|Title:||Phonological Variation and Lexical Frequency|
|Authors:||Andries W Coetzee|
|Comment:||'Short version' will appear in the proceedings of NELS 38.|
|Abstract:||Lexical usage frequency is known to influence the application rate of some variable processes. Specifically, variable lenition processes typically affect frequent lexical items more often than infrequent lexical items. For instance, variable t/d-deletion in English is more likely to apply to a frequent word (just) than to an infrequent word (bust). Existing grammatical models of phonological variation do well at accounting for the influence of grammatical factors on variation, but these models cannot account for the contribution of non-grammatical factors such as lexical frequency. In this paper, I propose a model of phonological variation that can simultaneously account for the influence of both these factors on variation. I assume an Optimality Theoretic grammar with lexically indexed faithfulness constraints. Variation arises as a result of variable lexical indexation -- a single lexical item can be assigned to different lexical classes on different evaluation occasions, and will hence not always be evaluated by the same faithfulness constraints. Each lexical item is associated with a probabilistic distribution function that determines the likelihood of it being assigned to each of the lexical classes. The shape of a lexical item's distribution function is determined by its usage frequency, so that frequency influences the likelihood of the lexical item being assigned to specific lexical classes, and hence the likelihood of it being evaluated by specific faithfulness constraints. I apply the proposed model to variable t/d-deletion in English, and show that it succeeds in accounting for the way in which usage frequency influences this process.

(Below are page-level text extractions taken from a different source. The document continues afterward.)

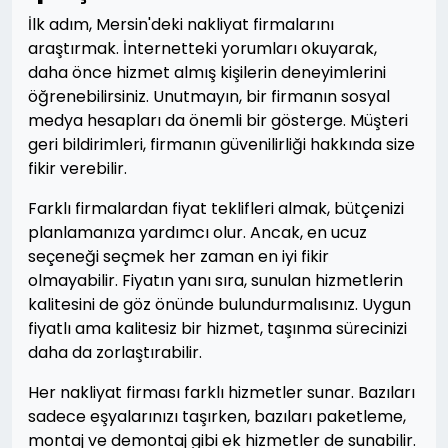
İlk adım, Mersin'deki nakliyat firmalarını
araştırmak. İnternetteki yorumları okuyarak,
daha önce hizmet almış kişilerin deneyimlerini
öğrenebilirsiniz. Unutmayın, bir firmanın sosyal
medya hesapları da önemli bir gösterge. Müşteri
geri bildirimleri, firmanın güvenilirliği hakkında size
fikir verebilir.
Farklı firmalardan fiyat teklifleri almak, bütçenizi
planlamanıza yardımcı olur. Ancak, en ucuz
seçeneği seçmek her zaman en iyi fikir
olmayabilir. Fiyatın yanı sıra, sunulan hizmetlerin
kalitesini de göz önünde bulundurmalısınız. Uygun
fiyatlı ama kalitesiz bir hizmet, taşınma sürecinizi
daha da zorlaştırabilir.
Her nakliyat firması farklı hizmetler sunar. Bazıları
sadece eşyalarınızı taşırken, bazıları paketleme,
montaj ve demontaj gibi ek hizmetler de sunabilir.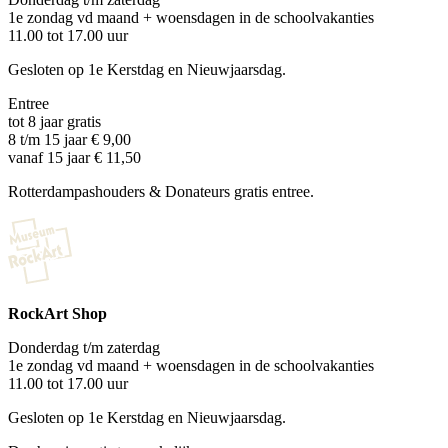
1e zondag vd maand + woensdagen in de schoolvakanties
11.00 tot 17.00 uur
Gesloten op 1e Kerstdag en Nieuwjaarsdag.
Entree
tot 8 jaar gratis
8 t/m 15 jaar € 9,00
vanaf 15 jaar € 11,50
Rotterdampashouders & Donateurs gratis entree.
RockArt Shop
Donderdag t/m zaterdag
1e zondag vd maand + woensdagen in de schoolvakanties
11.00 tot 17.00 uur
Gesloten op 1e Kerstdag en Nieuwjaarsdag.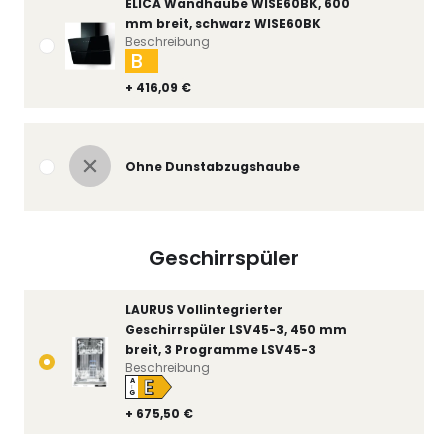
ELICA Wandhaube WISE60BK, 600
mm breit, schwarz WISE60BK
Beschreibung
B
+ 416,09 €
Ohne Dunstabzugshaube
Geschirrspüler
LAURUS Vollintegrierter
Geschirrspüler LSV45-3, 450 mm
breit, 3 Programme LSV45-3
Beschreibung
E
A
↑
G
+ 675,50 €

In two appendices, I show how the model can be implemented by interpreting the lexical distribution functions as instantiations of the beta distribution (Evans et al. 2000). This implementation of the model is then used to determine the expected t/d-deletion rates in a corpus of American English. I also use this implementation to model the acquisition path of a variable process, showing that the model predicts more variation during earlier acquisitional stages.